What was probably most impactful for me was teaching the grade 7 class. Grade 7 is the last year that Dominican children are required to go to school, but by this point many of them have given up on school and skip their classes for work instead. Anyway, in the grade 7 class there was a group of students in the back row who refused to listen. On the first day, they were whispering and giggling to each other the whole time. They refused to answer in English whenever we spoke to them. My friend Maddy and I were finding it hard to get through to those students. We kneeled patiently beside them and tried to find something they wanted to talk about. “Do you like sports?” “No” “What about clothes?” “No”. “What do you like to do?” “No”. “No” seemed to be the one word they knew in English.
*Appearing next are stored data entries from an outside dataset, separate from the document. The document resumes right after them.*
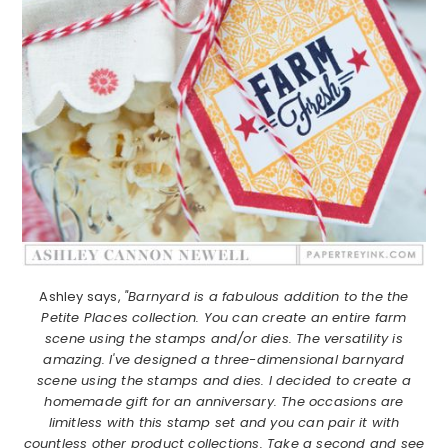
Ashley says,
"Barnyard is a fabulous addition to the the
Petite Places collection. You can create an entire farm
scene using the stamps and/or dies. The versatility is
amazing. I've designed a three-dimensional barnyard
scene using the stamps and dies. I decided to create a
homemade gift for an anniversary. The occasions are
limitless with this stamp set and you can pair it with
countless other product collections. Take a second and see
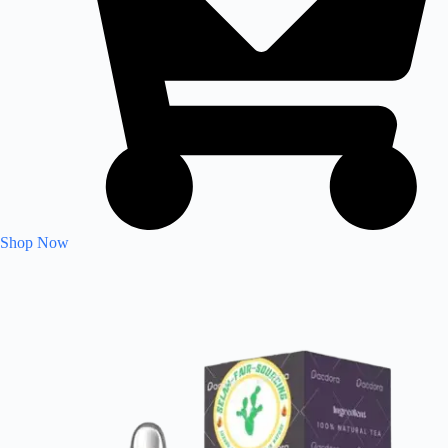
Shop Now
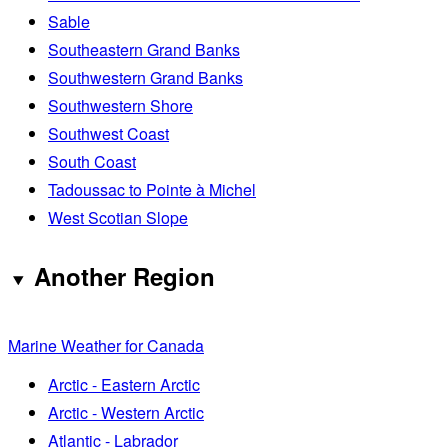
Sable
Southeastern Grand Banks
Southwestern Grand Banks
Southwestern Shore
Southwest Coast
South Coast
Tadoussac to Pointe à Michel
West Scotian Slope
Another Region
Marine Weather for Canada
Arctic - Eastern Arctic
Arctic - Western Arctic
Atlantic - Labrador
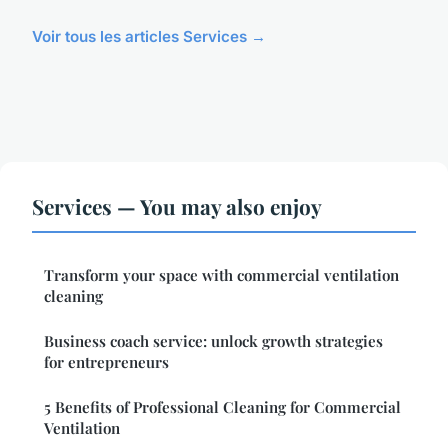
Voir tous les articles Services →
Services — You may also enjoy
Transform your space with commercial ventilation
cleaning
Business coach service: unlock growth strategies
for entrepreneurs
5 Benefits of Professional Cleaning for Commercial
Ventilation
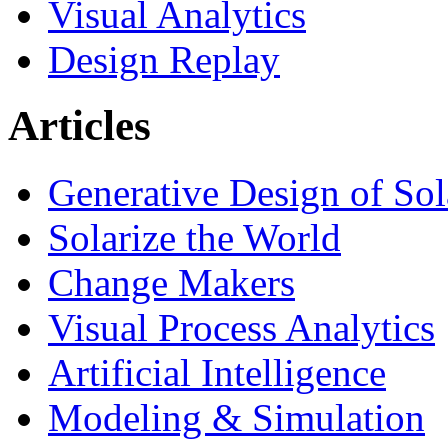
Visual Analytics
Design Replay
Articles
Generative Design of So
Solarize the World
Change Makers
Visual Process Analytics
Artificial Intelligence
Modeling & Simulation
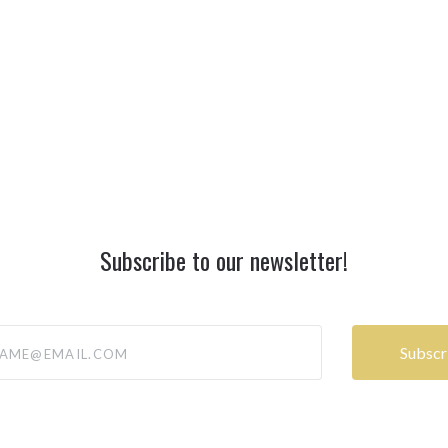
Subscribe to our newsletter!
@email.com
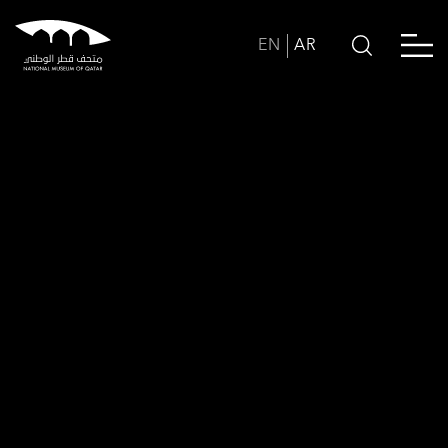
EN
AR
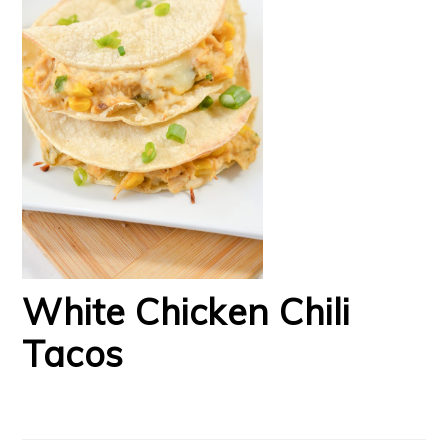
White Chicken Chili
Tacos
Maddy and I decided that it was our mission to teach these students some English but every time we tried, they would laugh at us. It was definitely challenging. We tried acting out words, drawing pictures, asking them questions but nothing seemed to work. The only response we got was laughter and whispers. But suddenly, we made a connection and they opened up and tried to speak English. I think they were shy and nervous about making mistakes. None of them wanted to embarrass themselves in front of their friends. I guess they realized that we were acting silly and “leaving our cool at the door” so they could too. By the end of the week they knew how to talk about the weather and their feelings. We even taught them how to say “I’m laughing” and “That is funny”.
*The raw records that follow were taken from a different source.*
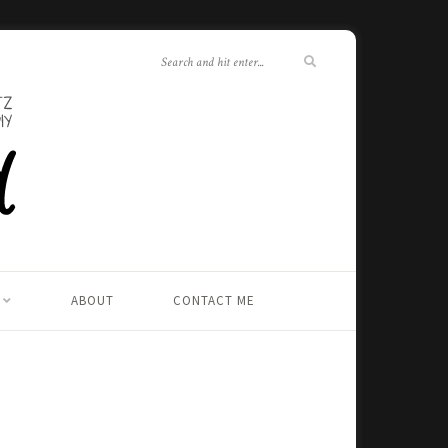
ABOUT
CONTACT ME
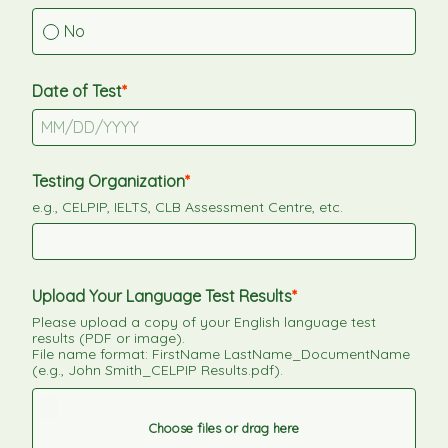
No
Date of Test
Testing Organization
e.g., CELPIP, IELTS, CLB Assessment Centre, etc.
Upload Your Language Test Results
Please upload a copy of your English language test 
results (PDF or image).
File name format: FirstName LastName_DocumentName 
(e.g., John Smith_CELPIP Results.pdf).
Choose files or drag here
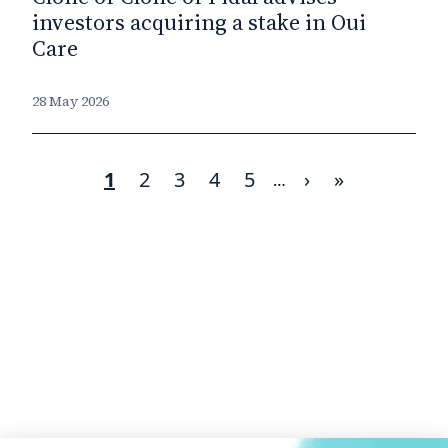
investors acquiring a stake in Oui
Care
28 May 2026
Current
1
Page
2
Page
3
Page
4
Page
5
Next
›
Last
»
Pagination
…
page
page
page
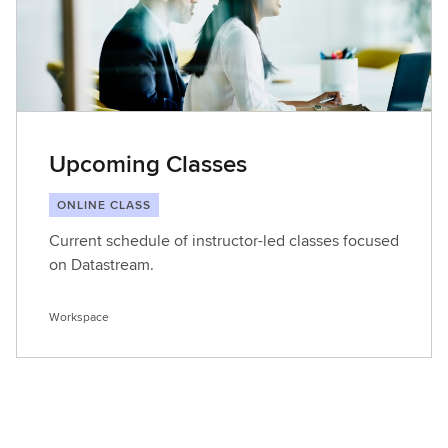
Upcoming Classes
ONLINE CLASS
Current schedule of instructor-led classes focused
on Datastream.
Workspace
My experience in the DR gave me a greater understanding and appreciation for the hard work of teachers. Also, the children in the DR taught me the importance of making the best of each situation, regardless of the circumstances.
I am so grateful that I was able to go on this trip and see a different part of the world. Thank you so much for your generous donation of toothbrushes, toothpastes, floss and mouthwash! It was hugely appreciated! Now, the kids in the DR will have cleaner teeth and good dental hygiene thanks to your wonderful donation! Through school bake sales and concessions, we raised money that we used to buy additional supplies that we brought down with us in our checked luggage. We filled 9 duffle bags full of supplies! There was a whole bag devoted to dental hygiene and medical supplies! On top of that, I ended up raising over $950 through donations and our WPGA team raised a total of $22,700!
Thank you for your contribution to my trip. The trip was truly life changing. It is something that I will never forget. I have included some pictures of the school, community and our WPGA group. I also brought back some local coffee for the entire clinic to enjoy!